OpenClaw spread fast in early 2026, with huge GitHub interest and millions of users, while researchers warn about risks like data leaks.
In short: OpenClaw, an open-source tool for building AI agents, has surged in early 2026, and security concerns are starting to catch up with the hype.
OpenClaw is an open-source framework, meaning its code is public and anyone can copy or improve it. It helps people build AI agents, which are AI programs that can take actions on their own, like a digital assistant that does not just answer questions but also clicks buttons and runs tasks.

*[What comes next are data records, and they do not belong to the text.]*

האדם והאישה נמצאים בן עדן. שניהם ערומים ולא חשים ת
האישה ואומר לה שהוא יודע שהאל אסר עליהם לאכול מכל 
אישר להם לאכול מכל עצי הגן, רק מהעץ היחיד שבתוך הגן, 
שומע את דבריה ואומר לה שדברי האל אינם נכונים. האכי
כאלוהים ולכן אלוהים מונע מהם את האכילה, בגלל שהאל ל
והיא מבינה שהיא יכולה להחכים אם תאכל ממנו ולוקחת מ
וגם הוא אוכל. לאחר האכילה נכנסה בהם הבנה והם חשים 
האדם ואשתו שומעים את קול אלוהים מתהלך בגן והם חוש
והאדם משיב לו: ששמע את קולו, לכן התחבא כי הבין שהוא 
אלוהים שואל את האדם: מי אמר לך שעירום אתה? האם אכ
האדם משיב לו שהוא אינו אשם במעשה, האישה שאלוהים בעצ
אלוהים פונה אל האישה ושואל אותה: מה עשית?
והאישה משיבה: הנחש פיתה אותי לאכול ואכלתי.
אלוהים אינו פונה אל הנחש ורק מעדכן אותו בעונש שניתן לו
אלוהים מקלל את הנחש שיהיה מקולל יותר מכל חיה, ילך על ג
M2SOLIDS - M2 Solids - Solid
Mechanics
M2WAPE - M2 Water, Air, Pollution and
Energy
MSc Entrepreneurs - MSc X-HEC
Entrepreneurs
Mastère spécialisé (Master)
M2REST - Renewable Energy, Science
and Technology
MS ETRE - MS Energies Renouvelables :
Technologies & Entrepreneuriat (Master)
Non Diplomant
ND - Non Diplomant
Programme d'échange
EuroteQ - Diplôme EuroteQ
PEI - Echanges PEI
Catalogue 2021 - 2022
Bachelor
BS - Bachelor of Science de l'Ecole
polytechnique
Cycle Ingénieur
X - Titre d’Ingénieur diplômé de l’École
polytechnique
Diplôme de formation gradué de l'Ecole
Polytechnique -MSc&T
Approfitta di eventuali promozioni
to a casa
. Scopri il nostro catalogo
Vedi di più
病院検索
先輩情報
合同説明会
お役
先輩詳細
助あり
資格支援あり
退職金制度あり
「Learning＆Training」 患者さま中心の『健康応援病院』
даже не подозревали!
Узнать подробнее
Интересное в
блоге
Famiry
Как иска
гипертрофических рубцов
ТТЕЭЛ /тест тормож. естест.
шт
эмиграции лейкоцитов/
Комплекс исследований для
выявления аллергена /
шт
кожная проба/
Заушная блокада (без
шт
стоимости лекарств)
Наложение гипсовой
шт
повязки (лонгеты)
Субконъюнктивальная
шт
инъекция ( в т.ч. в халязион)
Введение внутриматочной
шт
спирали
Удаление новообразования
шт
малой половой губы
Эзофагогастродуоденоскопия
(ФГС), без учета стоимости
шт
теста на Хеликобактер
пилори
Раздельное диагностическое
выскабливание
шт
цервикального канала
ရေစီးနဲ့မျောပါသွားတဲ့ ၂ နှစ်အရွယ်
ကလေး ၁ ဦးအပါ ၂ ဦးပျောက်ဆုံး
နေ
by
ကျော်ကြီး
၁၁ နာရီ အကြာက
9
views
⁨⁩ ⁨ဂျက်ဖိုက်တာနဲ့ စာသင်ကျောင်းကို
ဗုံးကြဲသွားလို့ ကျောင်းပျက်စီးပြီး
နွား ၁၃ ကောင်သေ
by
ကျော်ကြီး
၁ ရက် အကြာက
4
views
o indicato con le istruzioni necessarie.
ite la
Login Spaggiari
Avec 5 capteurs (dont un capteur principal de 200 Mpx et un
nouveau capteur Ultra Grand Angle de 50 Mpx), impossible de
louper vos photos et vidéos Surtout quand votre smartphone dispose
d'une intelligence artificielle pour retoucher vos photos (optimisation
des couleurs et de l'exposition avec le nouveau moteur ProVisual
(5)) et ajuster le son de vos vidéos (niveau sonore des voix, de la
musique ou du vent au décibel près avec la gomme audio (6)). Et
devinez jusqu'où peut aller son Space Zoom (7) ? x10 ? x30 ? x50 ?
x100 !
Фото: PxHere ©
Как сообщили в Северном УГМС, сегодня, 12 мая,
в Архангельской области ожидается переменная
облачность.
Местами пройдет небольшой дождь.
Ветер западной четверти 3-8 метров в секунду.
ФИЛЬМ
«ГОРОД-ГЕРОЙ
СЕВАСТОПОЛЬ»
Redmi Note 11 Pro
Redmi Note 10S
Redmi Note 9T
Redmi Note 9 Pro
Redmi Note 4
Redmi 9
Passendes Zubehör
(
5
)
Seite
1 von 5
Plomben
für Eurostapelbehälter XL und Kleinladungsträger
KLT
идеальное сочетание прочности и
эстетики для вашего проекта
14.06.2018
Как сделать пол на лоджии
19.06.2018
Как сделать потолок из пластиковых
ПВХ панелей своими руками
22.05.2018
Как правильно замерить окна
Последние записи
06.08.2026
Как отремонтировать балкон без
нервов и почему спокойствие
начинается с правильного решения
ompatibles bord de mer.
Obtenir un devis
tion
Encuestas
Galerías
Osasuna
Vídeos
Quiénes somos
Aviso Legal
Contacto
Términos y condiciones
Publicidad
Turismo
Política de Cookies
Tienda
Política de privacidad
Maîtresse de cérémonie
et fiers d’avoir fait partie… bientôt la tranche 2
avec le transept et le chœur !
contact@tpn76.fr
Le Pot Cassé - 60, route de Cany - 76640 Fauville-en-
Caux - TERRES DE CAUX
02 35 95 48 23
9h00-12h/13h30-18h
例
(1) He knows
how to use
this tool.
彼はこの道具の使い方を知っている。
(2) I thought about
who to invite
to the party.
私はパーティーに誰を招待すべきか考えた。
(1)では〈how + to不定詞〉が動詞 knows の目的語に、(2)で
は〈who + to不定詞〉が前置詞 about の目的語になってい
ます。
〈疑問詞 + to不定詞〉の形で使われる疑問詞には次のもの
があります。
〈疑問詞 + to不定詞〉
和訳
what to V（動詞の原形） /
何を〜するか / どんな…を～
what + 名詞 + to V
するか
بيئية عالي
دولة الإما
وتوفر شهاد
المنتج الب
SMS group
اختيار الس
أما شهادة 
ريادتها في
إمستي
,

The growth numbers are extreme. Reports put OpenClaw at roughly 247,000 to 280,000 GitHub stars, and it briefly gained about 60,000 stars in 72 hours after launch. Its website reportedly hit 27 million monthly visitors, up about 925% from February to March 2026, and it has around 2 million monthly active users.
Developers and companies use it for workflow automation, tool integrations, and even social interaction between agents. One offbeat example was “Moltbook,” a social network where AI agents posted and debated on their own, which Meta acquired on March 10, 2026. In China, OpenClaw also sparked copycat products and a “raise a lobster” craze tied to its logo.
Security is the main cloud over the boom. Researchers have warned about issues like prompt injection (tricking an AI with carefully written text) and data exfiltration (getting the system to leak information it should not share). The key question is whether OpenClaw’s community and the companies adopting it can add safeguards fast enough, before real incidents turn excitement into backlash.